L'autre élément ayant desservi le Bi-Bop était son impossibilité de passer d'une borne à l'autre. Si l'on s'éloignait de la borne, la communication était coupée. Le problème était que dans une zone dense, la signalétique de la zone d'appel était partout et qu'il était impossible de savoir à quelle borne on était rattaché. D'autant que pour des raisons de sécurité, les bornes étaient le plus souvent dissimulées, donc invisibles.

En entreprise et à la maison

Il a été prévu également d'introduire le Bi-Bop à l'intérieur des foyers par l'intermédiaire d'une base vendue en complément. Cette base permettait d'utiliser le Bi-Bop comme un téléphone sans fil classique, au tarif des communications normales. Cependant, le coût élevé de cette base n'a pas permis de développer commercialement cette possibilité.
Dans l'entreprise, le Bi-Bop était prévu pour être rattaché à un PABX.
L'adjonction d'un frontal au commutateur privé pouvait permettre au personnel de lancer et même de recevoir des appels dans la zone de couverture de chacune des bornes, réparties au sein de l'établissement.
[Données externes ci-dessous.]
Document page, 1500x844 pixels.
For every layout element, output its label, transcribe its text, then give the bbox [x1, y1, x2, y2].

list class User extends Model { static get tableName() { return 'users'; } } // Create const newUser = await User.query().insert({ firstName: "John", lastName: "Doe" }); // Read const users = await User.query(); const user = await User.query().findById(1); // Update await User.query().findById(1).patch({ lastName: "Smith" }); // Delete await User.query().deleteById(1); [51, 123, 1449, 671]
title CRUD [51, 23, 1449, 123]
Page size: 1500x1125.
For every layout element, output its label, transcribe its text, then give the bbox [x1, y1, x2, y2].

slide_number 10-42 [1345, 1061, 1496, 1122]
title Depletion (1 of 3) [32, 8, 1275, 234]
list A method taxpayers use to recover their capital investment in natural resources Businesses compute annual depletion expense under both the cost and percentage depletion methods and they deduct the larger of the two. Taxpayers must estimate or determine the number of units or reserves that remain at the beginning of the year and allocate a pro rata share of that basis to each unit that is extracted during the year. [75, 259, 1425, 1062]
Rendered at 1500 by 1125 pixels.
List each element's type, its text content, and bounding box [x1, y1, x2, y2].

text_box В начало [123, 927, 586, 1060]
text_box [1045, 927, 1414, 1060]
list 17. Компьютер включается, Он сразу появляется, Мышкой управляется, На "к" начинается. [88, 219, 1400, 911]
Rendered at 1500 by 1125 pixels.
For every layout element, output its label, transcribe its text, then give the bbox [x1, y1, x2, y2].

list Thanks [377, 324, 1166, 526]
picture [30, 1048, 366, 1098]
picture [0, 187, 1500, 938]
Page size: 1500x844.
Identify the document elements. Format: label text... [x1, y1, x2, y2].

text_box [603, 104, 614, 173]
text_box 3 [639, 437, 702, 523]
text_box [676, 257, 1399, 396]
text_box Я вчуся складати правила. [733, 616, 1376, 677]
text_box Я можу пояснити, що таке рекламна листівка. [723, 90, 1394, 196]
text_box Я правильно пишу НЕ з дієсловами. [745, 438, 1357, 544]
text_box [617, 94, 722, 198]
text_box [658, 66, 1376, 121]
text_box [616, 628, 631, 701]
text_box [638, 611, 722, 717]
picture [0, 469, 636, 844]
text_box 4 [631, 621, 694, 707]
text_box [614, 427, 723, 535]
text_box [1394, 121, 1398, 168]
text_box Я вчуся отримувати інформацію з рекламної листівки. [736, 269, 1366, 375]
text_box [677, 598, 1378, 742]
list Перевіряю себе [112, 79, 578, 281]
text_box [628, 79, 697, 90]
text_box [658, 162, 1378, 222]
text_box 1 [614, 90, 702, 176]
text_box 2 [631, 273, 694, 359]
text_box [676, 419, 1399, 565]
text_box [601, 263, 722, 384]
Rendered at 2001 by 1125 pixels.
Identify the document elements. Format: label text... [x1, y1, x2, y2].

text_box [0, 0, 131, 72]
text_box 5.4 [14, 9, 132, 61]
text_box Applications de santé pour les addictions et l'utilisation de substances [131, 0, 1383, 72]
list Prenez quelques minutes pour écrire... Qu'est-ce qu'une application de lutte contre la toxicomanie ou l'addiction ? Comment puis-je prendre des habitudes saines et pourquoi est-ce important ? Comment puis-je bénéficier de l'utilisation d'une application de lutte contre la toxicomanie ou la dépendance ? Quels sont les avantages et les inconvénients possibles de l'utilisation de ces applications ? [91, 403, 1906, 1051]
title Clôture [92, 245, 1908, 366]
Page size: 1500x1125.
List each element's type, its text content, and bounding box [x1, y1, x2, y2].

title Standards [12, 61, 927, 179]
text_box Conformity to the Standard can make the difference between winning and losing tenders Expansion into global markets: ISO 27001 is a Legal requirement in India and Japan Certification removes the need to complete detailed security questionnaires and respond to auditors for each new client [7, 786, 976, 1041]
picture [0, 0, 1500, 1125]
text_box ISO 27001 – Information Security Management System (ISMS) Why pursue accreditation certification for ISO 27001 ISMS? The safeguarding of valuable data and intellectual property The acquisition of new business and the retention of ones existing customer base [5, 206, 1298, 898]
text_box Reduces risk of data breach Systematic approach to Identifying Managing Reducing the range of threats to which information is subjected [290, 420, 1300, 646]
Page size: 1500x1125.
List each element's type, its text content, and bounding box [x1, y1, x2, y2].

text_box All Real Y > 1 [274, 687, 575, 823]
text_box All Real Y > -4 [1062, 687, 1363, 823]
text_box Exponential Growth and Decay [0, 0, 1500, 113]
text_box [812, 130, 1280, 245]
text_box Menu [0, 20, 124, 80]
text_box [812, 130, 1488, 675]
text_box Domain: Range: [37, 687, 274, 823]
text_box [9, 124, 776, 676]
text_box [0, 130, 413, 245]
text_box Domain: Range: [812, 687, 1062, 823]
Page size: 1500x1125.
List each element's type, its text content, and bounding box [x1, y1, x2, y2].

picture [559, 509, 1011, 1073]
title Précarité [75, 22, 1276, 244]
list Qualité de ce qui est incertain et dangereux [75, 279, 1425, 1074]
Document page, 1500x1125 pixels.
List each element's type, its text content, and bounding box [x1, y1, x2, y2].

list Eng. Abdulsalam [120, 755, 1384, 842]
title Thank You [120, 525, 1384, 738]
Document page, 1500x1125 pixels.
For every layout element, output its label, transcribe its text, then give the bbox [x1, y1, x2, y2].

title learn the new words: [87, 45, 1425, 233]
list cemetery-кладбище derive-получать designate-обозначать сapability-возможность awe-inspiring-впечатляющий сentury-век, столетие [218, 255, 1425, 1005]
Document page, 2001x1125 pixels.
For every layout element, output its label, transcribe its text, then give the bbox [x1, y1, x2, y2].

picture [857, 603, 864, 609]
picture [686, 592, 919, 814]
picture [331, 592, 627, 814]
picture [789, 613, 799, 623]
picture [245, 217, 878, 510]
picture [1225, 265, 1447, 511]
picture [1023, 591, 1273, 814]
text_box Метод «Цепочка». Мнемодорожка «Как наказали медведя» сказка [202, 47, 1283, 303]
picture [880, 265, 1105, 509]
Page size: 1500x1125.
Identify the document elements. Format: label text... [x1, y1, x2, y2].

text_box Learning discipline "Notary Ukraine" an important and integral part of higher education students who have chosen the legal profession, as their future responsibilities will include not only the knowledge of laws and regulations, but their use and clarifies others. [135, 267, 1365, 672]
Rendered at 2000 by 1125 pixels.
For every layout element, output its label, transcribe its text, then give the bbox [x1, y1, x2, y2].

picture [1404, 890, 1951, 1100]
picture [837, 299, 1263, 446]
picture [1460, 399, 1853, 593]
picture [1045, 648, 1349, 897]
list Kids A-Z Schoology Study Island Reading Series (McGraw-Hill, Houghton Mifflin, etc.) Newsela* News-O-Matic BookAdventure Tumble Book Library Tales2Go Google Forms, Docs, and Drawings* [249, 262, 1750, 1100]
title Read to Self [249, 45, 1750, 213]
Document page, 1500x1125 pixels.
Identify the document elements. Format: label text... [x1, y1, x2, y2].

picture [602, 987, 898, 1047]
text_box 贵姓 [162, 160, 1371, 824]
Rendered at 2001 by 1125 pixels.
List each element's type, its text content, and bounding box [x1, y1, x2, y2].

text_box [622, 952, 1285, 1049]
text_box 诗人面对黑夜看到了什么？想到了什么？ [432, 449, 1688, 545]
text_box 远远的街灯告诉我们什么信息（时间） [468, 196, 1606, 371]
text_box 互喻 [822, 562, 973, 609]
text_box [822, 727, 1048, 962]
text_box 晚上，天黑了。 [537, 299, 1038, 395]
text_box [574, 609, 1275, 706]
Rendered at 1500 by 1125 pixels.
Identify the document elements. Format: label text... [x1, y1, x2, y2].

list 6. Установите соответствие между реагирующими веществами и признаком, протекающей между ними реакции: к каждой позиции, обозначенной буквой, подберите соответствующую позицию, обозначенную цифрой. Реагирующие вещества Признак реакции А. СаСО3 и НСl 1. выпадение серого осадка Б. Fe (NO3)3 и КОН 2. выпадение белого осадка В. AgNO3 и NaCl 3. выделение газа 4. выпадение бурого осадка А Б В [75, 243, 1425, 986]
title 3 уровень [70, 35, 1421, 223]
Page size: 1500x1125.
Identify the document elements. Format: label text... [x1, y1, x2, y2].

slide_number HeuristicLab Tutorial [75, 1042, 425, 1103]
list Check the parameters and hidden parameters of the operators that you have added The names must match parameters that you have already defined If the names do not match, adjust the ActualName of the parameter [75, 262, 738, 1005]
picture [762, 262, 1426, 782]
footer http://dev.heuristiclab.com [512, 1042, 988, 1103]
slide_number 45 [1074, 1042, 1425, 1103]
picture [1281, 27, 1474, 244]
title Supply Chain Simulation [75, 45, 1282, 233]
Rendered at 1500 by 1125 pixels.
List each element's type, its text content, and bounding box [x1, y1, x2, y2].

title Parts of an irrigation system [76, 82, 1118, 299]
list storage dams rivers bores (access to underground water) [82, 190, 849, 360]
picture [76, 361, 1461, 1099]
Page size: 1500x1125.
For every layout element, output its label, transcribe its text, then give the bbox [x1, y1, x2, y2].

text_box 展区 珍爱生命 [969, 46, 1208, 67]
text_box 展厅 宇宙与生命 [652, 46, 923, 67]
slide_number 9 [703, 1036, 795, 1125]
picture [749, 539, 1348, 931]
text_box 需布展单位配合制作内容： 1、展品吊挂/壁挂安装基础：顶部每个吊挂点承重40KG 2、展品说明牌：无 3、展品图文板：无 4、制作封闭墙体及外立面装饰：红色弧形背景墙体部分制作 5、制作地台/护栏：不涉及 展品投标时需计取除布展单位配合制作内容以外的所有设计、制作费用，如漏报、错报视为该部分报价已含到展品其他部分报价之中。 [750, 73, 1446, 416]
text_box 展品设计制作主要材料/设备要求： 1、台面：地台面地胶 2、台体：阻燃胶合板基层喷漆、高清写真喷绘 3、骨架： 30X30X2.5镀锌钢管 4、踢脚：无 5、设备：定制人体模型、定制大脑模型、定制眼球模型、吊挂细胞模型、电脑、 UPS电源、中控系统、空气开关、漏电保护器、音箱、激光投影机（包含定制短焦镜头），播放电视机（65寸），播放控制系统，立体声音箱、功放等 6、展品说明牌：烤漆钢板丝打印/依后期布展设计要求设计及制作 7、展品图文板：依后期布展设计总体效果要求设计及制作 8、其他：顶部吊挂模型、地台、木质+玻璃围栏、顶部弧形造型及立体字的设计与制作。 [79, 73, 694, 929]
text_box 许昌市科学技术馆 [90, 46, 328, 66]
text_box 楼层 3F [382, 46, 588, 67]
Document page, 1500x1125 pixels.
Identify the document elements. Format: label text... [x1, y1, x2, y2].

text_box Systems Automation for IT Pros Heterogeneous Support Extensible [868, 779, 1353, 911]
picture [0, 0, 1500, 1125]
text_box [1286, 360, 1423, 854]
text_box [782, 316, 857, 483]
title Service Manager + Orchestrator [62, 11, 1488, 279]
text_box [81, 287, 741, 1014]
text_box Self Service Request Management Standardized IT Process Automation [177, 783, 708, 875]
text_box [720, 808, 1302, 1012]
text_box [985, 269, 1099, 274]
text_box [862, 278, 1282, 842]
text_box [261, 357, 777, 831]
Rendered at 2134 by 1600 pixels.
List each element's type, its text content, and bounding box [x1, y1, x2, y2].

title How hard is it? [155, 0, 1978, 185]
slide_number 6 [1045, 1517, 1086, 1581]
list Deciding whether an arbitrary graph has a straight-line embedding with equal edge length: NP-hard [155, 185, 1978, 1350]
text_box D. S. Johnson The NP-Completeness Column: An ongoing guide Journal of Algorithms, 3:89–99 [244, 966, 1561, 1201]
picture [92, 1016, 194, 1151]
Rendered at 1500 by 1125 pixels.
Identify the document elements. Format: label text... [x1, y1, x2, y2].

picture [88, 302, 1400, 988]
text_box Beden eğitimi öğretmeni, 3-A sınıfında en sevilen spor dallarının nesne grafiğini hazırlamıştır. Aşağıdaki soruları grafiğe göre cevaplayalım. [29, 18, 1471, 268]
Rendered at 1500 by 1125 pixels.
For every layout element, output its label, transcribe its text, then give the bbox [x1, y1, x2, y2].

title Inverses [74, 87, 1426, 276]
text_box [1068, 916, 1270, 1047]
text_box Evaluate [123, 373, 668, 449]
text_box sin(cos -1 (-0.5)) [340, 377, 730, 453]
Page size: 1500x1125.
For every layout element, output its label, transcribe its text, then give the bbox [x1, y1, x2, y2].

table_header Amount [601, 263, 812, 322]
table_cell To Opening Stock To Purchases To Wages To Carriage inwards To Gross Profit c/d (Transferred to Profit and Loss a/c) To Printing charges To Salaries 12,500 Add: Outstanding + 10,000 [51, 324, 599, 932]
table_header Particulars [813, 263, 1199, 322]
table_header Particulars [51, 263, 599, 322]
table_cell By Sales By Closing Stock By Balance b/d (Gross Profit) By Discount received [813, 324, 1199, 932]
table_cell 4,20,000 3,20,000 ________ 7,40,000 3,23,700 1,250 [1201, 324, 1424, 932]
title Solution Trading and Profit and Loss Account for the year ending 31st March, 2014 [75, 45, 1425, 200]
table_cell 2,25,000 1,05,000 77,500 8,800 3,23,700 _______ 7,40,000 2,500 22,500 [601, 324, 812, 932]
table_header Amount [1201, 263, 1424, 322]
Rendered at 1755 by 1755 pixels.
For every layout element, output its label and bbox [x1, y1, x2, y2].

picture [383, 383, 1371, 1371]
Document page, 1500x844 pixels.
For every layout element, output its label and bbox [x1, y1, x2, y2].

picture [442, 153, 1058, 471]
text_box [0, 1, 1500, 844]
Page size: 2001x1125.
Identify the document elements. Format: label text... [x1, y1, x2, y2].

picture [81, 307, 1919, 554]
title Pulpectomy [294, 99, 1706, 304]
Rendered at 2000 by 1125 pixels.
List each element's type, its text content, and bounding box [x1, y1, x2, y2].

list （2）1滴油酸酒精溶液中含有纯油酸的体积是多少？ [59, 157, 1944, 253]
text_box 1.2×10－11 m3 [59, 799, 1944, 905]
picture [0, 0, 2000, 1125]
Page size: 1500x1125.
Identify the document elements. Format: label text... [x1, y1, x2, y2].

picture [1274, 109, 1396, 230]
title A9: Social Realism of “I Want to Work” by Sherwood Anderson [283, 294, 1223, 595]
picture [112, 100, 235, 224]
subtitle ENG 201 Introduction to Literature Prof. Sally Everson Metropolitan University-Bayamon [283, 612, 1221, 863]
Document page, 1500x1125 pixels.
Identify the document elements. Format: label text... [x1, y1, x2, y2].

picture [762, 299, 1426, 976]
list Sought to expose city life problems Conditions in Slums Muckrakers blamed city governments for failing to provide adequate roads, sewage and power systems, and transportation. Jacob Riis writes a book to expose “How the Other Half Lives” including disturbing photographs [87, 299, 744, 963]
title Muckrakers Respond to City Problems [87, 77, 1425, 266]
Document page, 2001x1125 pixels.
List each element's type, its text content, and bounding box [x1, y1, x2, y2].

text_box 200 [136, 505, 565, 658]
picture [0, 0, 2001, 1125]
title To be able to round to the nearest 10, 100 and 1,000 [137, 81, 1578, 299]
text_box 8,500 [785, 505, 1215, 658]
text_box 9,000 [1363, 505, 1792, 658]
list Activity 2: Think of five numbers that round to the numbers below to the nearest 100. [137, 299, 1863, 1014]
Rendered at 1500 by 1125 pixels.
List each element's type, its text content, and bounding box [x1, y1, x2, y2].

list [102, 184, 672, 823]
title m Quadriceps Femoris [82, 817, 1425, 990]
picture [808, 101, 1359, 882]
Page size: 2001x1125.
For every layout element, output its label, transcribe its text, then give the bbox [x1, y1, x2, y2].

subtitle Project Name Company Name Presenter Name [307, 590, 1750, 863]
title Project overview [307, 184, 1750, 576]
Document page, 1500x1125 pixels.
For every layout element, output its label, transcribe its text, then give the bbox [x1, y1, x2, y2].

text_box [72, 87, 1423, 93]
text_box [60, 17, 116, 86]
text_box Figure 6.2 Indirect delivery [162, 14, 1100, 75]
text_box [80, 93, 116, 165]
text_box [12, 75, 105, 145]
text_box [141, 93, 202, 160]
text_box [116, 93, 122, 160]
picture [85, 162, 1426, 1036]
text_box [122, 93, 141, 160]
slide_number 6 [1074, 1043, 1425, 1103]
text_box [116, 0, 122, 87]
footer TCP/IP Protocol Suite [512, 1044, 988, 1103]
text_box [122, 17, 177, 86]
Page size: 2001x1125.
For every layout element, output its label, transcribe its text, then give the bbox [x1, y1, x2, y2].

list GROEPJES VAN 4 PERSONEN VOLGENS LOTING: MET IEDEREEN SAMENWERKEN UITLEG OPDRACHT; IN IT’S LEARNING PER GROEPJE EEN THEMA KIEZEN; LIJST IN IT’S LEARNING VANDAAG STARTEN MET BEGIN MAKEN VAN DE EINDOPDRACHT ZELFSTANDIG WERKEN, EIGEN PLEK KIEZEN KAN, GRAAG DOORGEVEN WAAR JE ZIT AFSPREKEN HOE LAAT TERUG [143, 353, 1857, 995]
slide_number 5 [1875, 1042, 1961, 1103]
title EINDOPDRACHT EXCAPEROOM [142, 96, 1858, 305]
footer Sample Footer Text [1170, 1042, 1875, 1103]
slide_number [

Il était possible d'utiliser les Bi-Bop de l'entreprise comme des interphones. Mais, au rendez-vous des PABX compatibles Bi-Bop, Alcatel manque à l'appel. Cet acteur incontournable du monde des autocoms s'est aligné sur le futur standard Digital Enhanced Cordless Telephone (DECT), plutôt que de suivre la norme CT2/CAI (Cordless Telephone second generation/Common Air Interface), ce qui se comprend aisément du fait que la norme européenne DECT est plus professionnelle.